Convert lat/lon numbers to simple features data (sf)

dams_sf <- st_as_sf(dams, coords = c("longitude", "latitude"))
st_crs(dams_sf) <- 4326

plot(dams_sf)
## Warning: plotting the first 9 out of 67 attributes; use max.plot = 67 to
## plot all
## Warning in min(x): no non-missing arguments to min; returning Inf
## Warning in max(x): no non-missing arguments to max; returning -Inf

Now, lets read n the shapefile data for the state of CA (outer boundary TIGER shapefile data)

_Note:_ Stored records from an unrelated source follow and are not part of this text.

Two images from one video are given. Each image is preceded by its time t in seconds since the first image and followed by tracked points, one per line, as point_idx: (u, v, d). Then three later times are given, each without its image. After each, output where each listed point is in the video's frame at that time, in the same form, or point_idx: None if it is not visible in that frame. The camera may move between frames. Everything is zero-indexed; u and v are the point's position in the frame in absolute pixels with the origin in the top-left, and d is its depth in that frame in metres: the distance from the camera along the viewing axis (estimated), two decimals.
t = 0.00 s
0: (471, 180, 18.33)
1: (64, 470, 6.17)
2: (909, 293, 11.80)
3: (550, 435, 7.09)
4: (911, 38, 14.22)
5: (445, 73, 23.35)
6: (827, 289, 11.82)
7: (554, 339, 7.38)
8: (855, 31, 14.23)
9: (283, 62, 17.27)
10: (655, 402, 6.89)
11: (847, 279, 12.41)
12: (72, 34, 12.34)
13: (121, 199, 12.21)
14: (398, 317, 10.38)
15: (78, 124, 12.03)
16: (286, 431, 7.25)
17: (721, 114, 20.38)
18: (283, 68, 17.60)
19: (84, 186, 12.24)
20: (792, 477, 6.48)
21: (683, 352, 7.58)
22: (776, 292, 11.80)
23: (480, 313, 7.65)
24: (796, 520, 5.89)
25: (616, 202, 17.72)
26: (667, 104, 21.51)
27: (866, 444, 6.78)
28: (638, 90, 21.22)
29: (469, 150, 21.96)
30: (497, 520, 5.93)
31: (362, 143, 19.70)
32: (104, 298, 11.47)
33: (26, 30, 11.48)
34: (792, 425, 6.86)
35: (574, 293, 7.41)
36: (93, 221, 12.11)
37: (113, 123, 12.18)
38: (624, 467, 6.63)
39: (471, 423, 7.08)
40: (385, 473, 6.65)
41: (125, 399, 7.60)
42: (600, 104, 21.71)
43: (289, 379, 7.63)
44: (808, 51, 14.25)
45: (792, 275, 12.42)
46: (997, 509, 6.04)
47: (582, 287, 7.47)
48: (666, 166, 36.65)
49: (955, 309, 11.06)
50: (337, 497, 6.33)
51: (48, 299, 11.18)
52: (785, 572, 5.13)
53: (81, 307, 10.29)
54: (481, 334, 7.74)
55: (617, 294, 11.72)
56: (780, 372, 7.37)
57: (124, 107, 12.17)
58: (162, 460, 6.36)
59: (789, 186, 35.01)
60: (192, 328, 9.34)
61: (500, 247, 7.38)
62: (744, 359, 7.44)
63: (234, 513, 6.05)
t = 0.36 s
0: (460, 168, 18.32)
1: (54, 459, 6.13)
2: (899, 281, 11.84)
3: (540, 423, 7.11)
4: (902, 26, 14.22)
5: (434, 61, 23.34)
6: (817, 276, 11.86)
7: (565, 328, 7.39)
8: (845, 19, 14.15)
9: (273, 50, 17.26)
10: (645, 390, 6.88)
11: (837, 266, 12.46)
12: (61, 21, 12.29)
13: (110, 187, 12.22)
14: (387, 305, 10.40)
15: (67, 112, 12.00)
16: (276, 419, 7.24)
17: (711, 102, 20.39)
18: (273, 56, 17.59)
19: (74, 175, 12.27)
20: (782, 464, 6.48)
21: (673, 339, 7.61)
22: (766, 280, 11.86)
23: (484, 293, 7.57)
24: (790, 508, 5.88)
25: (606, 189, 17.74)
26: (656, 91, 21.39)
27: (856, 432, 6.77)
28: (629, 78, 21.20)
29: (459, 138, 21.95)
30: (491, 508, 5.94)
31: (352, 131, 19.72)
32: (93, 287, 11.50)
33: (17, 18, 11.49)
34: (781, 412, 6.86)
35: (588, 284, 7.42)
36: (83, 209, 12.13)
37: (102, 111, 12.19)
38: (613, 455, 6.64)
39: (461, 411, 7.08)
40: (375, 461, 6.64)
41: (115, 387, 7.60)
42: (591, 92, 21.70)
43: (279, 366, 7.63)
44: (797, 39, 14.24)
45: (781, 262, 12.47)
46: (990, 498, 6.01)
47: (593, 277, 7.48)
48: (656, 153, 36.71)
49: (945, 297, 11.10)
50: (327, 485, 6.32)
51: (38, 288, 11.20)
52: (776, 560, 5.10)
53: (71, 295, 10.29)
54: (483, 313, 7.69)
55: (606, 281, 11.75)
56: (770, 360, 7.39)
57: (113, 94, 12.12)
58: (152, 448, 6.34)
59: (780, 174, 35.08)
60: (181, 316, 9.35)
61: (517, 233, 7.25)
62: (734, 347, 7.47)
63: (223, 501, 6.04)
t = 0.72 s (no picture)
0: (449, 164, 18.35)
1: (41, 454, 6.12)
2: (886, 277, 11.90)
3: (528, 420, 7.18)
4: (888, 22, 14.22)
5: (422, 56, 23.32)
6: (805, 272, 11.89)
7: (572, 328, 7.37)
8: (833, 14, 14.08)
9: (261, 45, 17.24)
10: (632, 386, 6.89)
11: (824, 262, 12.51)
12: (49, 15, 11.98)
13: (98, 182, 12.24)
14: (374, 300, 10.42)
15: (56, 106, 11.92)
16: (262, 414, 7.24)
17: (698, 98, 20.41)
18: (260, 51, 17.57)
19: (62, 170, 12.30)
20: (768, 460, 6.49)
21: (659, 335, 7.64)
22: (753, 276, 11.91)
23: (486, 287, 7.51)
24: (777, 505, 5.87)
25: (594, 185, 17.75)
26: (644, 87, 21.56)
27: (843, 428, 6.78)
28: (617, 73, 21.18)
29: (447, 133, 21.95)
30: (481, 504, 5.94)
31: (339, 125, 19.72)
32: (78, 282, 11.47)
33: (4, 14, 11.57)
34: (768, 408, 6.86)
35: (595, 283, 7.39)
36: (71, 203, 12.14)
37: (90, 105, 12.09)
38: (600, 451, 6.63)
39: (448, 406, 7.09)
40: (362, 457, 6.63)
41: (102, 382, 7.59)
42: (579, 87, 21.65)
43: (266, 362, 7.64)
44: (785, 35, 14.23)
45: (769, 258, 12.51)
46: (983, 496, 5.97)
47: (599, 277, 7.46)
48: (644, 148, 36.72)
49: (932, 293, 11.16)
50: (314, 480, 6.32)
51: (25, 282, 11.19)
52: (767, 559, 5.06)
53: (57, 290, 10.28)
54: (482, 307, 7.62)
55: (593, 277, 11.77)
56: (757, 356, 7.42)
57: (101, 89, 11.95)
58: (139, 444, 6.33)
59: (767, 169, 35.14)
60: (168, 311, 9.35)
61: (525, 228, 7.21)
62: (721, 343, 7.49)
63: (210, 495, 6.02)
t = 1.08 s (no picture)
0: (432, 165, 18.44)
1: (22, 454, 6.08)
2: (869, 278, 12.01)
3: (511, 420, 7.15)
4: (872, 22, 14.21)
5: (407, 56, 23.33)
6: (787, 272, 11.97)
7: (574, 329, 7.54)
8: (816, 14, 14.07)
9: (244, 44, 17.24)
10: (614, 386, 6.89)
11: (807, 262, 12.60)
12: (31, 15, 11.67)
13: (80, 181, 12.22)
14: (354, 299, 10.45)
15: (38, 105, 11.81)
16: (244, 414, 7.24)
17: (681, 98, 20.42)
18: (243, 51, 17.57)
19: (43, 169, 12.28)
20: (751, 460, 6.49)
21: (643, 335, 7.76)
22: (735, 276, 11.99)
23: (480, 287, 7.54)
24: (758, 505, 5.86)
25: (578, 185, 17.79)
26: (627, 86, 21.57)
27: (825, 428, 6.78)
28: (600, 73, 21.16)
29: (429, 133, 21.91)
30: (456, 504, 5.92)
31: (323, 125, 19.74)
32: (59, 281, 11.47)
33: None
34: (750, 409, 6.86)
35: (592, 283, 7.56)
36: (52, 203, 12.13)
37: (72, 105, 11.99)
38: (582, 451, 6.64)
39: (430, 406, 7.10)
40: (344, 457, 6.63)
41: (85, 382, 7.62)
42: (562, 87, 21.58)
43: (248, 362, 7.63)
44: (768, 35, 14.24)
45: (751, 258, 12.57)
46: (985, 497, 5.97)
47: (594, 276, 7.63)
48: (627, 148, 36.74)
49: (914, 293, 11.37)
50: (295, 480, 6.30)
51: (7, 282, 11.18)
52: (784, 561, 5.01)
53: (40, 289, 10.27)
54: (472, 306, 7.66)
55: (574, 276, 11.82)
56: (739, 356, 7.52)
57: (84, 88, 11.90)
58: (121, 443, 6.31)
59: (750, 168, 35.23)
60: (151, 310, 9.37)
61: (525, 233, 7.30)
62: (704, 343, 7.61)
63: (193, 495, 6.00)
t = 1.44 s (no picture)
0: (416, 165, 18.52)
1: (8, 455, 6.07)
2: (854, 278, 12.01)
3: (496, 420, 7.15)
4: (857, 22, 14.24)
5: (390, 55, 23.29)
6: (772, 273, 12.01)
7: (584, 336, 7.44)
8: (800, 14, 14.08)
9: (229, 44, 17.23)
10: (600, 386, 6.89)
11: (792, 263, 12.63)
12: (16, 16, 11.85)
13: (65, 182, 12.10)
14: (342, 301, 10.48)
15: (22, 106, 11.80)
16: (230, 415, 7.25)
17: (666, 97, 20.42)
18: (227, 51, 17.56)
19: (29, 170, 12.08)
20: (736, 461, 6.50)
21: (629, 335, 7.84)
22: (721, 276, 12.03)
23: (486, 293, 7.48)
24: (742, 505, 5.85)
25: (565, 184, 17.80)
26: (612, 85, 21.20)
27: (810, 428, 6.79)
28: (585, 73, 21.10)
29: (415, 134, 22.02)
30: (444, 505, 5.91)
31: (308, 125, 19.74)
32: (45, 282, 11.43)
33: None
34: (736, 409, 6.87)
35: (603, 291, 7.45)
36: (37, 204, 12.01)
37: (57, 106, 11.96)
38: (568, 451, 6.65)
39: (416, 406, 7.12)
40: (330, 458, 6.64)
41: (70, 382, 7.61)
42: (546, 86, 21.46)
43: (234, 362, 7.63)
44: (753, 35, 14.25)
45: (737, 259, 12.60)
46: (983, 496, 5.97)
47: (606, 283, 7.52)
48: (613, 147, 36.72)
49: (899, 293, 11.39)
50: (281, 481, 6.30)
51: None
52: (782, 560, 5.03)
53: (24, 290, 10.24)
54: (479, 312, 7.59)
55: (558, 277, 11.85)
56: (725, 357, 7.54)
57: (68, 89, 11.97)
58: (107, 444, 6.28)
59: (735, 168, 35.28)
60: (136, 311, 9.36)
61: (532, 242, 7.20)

ca_border <- read_sf(here::here("ca_state_border"), layer = "CA_State_TIGER2016")

plot(ca_border)
## Warning: plotting the first 9 out of 14 attributes; use max.plot = 14 to
## plot all

Now, plot dams n CA over the top of the CA outline:

ggplot() +
  geom_sf(data = ca_border, fill = "red") +
  geom_sf(data = dams_sf, aes(size = dam_height, color = county), alpha = 0.5, show.legend = FALSE) +
  theme_minimal()

Making an animated plot:

ggplot() +
  geom_sf(data = ca_border) +
  geom_sf(data = dams_sf, size = 1.5, color = "gray50") +
  theme_void() +
  labs(title = 'Year: {round(frame_time, 0)}') +
  transition_time(year_completed) +
  shadow_mark(alpha = 1)